I don't like the factory conditions in China, either, but neither do I like seeing Apple getting the brunt of the criticism.

Fair enough. My point wasn't to single out Apple.
HN is nowhere solely responsible for this. If at all, the credit for pioneering this should go solely to Reddit.
> HN is solely responsible for this

Several communities worked together, such as the tech blogosphere, Reddit, and other social media. Although HN may be the birthplace of the idea to boycott Godaddy, its hardly just HN being responsible.

> Although HN may be the birthplace of the idea to boycott Godaddy

I'm relatively sure the idea started on reddit too.[1][2]

---

[1]: https://news.ycombinator.com/item?id=3381822

[2]: http://www.reddit.com/r/politics/comments/nmnie/godaddy_supp...
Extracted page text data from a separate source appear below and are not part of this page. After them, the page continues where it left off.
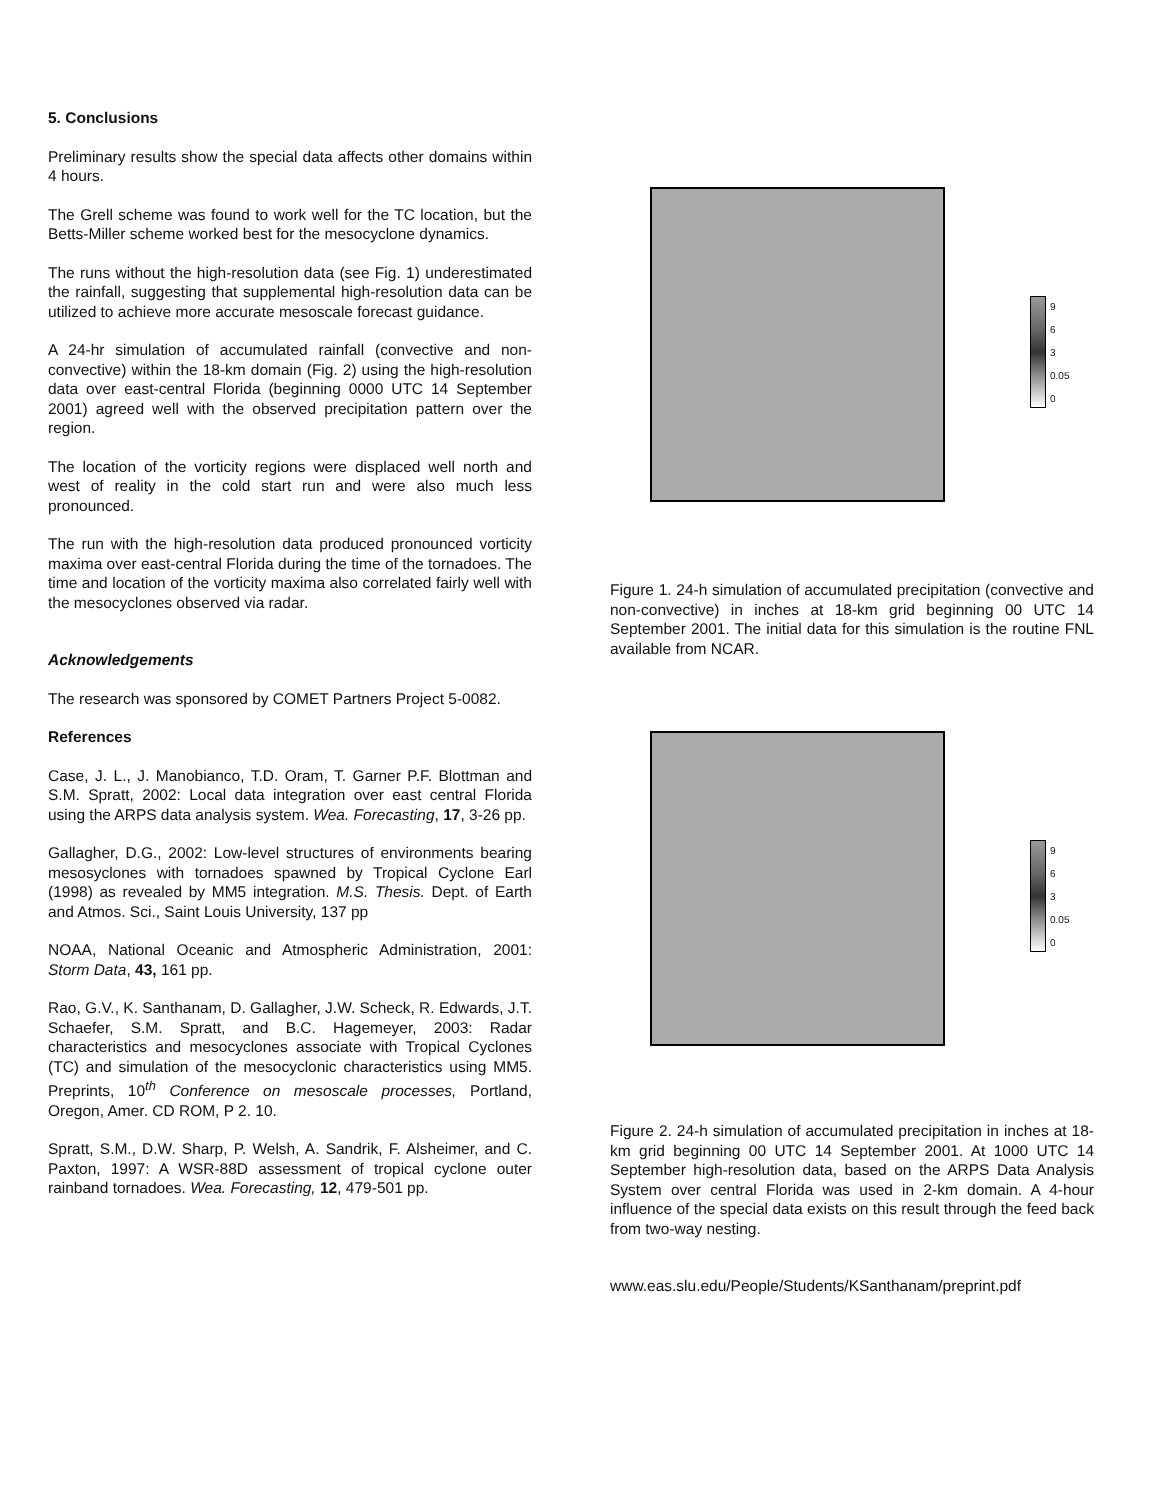5. Conclusions
Preliminary results show the special data affects other domains within 4 hours.
The Grell scheme was found to work well for the TC location, but the Betts-Miller scheme worked best for the mesocyclone dynamics.
The runs without the high-resolution data (see Fig. 1) underestimated the rainfall, suggesting that supplemental high-resolution data can be utilized to achieve more accurate mesoscale forecast guidance.
A 24-hr simulation of accumulated rainfall (convective and non-convective) within the 18-km domain (Fig. 2) using the high-resolution data over east-central Florida (beginning 0000 UTC 14 September 2001) agreed well with the observed precipitation pattern over the region.
The location of the vorticity regions were displaced well north and west of reality in the cold start run and were also much less pronounced.
The run with the high-resolution data produced pronounced vorticity maxima over east-central Florida during the time of the tornadoes. The time and location of the vorticity maxima also correlated fairly well with the mesocyclones observed via radar.
Acknowledgements
The research was sponsored by COMET Partners Project 5-0082.
References
Case, J. L., J. Manobianco, T.D. Oram, T. Garner P.F. Blottman and S.M. Spratt, 2002: Local data integration over east central Florida using the ARPS data analysis system. Wea. Forecasting, 17, 3-26 pp.
Gallagher, D.G., 2002: Low-level structures of environments bearing mesosyclones with tornadoes spawned by Tropical Cyclone Earl (1998) as revealed by MM5 integration. M.S. Thesis. Dept. of Earth and Atmos. Sci., Saint Louis University, 137 pp
NOAA, National Oceanic and Atmospheric Administration, 2001: Storm Data, 43, 161 pp.
Rao, G.V., K. Santhanam, D. Gallagher, J.W. Scheck, R. Edwards, J.T. Schaefer, S.M. Spratt, and B.C. Hagemeyer, 2003: Radar characteristics and mesocyclones associate with Tropical Cyclones (TC) and simulation of the mesocyclonic characteristics using MM5. Preprints, 10<sup>th</sup> Conference on mesoscale processes, Portland, Oregon, Amer. CD ROM, P 2. 10.
Spratt, S.M., D.W. Sharp, P. Welsh, A. Sandrik, F. Alsheimer, and C. Paxton, 1997: A WSR-88D assessment of tropical cyclone outer rainband tornadoes. Wea. Forecasting, 12, 479-501 pp.
9
6
3
0.05
0
Figure 1. 24-h simulation of accumulated precipitation (convective and non-convective) in inches at 18-km grid beginning 00 UTC 14 September 2001. The initial data for this simulation is the routine FNL available from NCAR.
9
6
3
0.05
0
Figure 2. 24-h simulation of accumulated precipitation in inches at 18-km grid beginning 00 UTC 14 September 2001. At 1000 UTC 14 September high-resolution data, based on the ARPS Data Analysis System over central Florida was used in 2-km domain. A 4-hour influence of the special data exists on this result through the feed back from two-way nesting.
www.eas.slu.edu/People/Students/KSanthanam/preprint.pdf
OK -- I didn't mean to leave Reddit out of this. I'm not a regular there and didn't read the initiating post, so it's fair I'm over-estimating the solo value of HN in this. Either way, it's impressive when you look at the small numbers of HN users and regular Redditors who took a stand on this and got results so fast. This is dirty democracy in action.
This just shows what a couple thousand mobilized, highly motivated geeks can do in six hours. HN is solely responsible for this. Imagine if the top-ten stories for the day on this board were about the conditions at Apple's factories in China. Or the massacres going on in Syria, for that matter. Something more important than whether that elephant-murdering bastard is a 99%, or a 100% asshole.

this.

Was "this" an ironic single syllable, or something more profound? Where are we going with "this"?
Unsurprisingly, I have failed at googling up some other examples, but in recent years it has become common (at least in my circles) to use the word "this" as short hand for, roughly, "this thing here is something which is important/i agree with."

I wrote my comment, rather than simply upvoting yours (the parent), because the parent contained several other points which I either don't agree with, or which I thought clouded the message of the part I quoted. In short, I wished to emphasize that one part of your comment.